To-do item: Gather every line below that contains the string "True", with uppercase and lowercase counted as different.

Segment Start: Dataset records

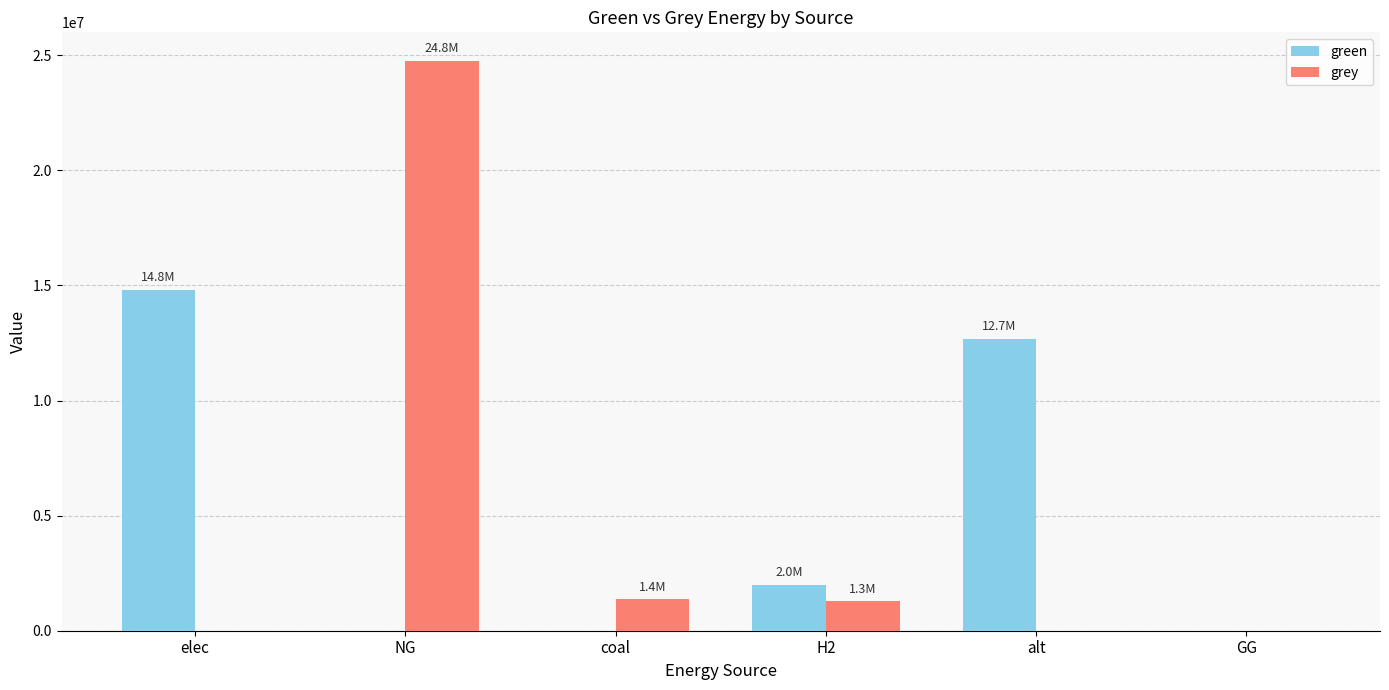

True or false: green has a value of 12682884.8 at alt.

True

Segment End: Dataset records
Segment Start: Dataset records

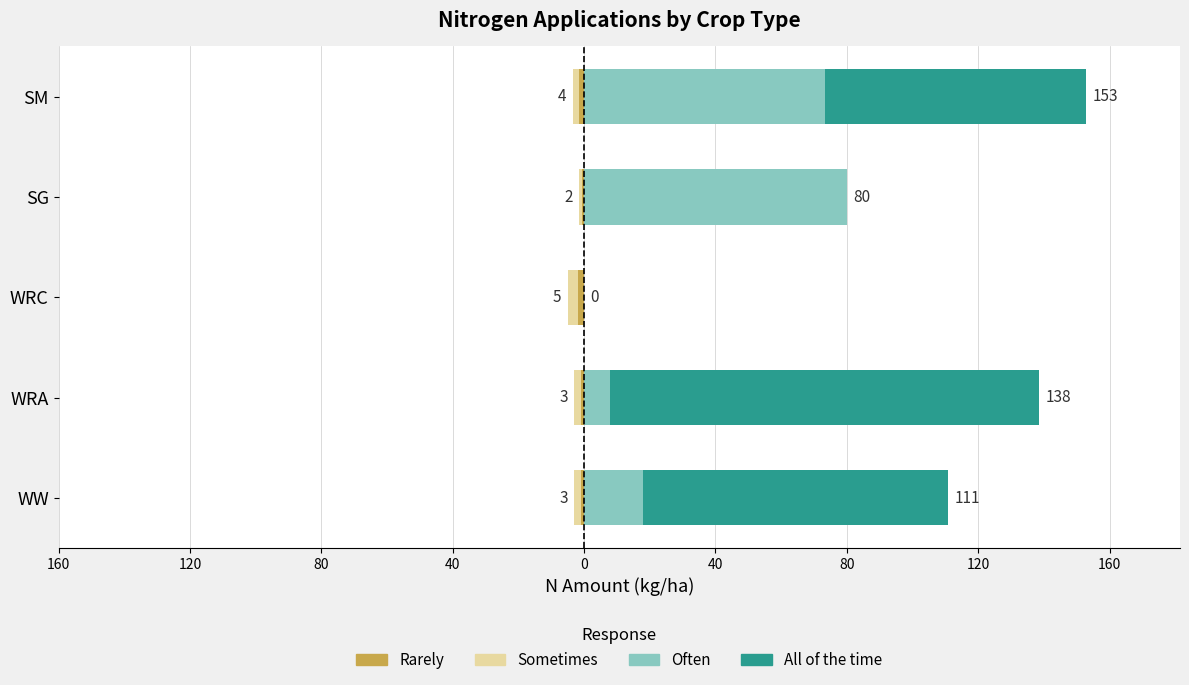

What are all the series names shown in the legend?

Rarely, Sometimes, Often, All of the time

Segment End: Dataset records
Segment Start: Dataset records

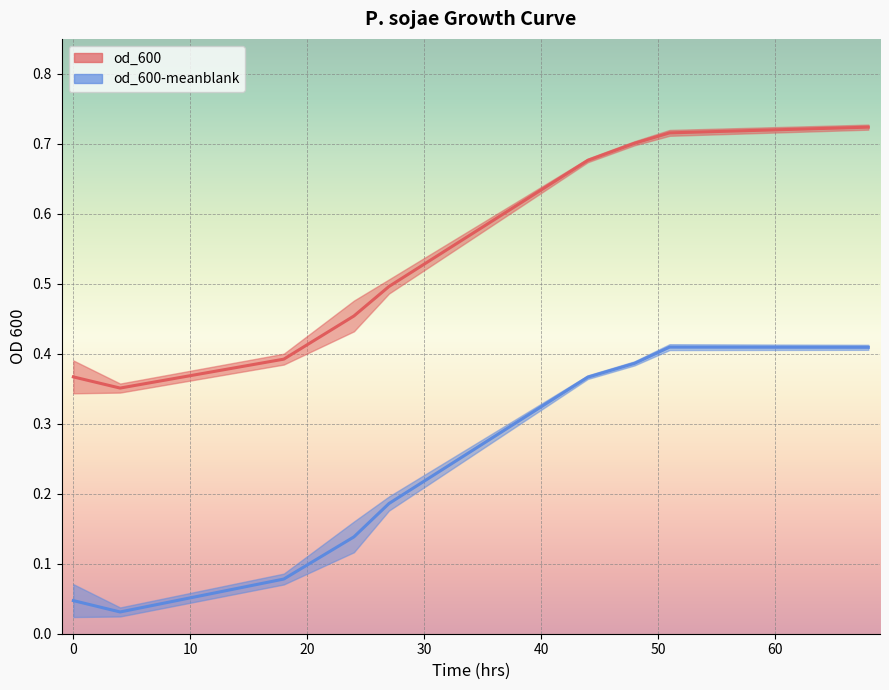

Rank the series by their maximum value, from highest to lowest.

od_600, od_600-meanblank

Segment End: Dataset records

Solution to this exercise:
True or false: green has a value of 12682884.8 at alt.
True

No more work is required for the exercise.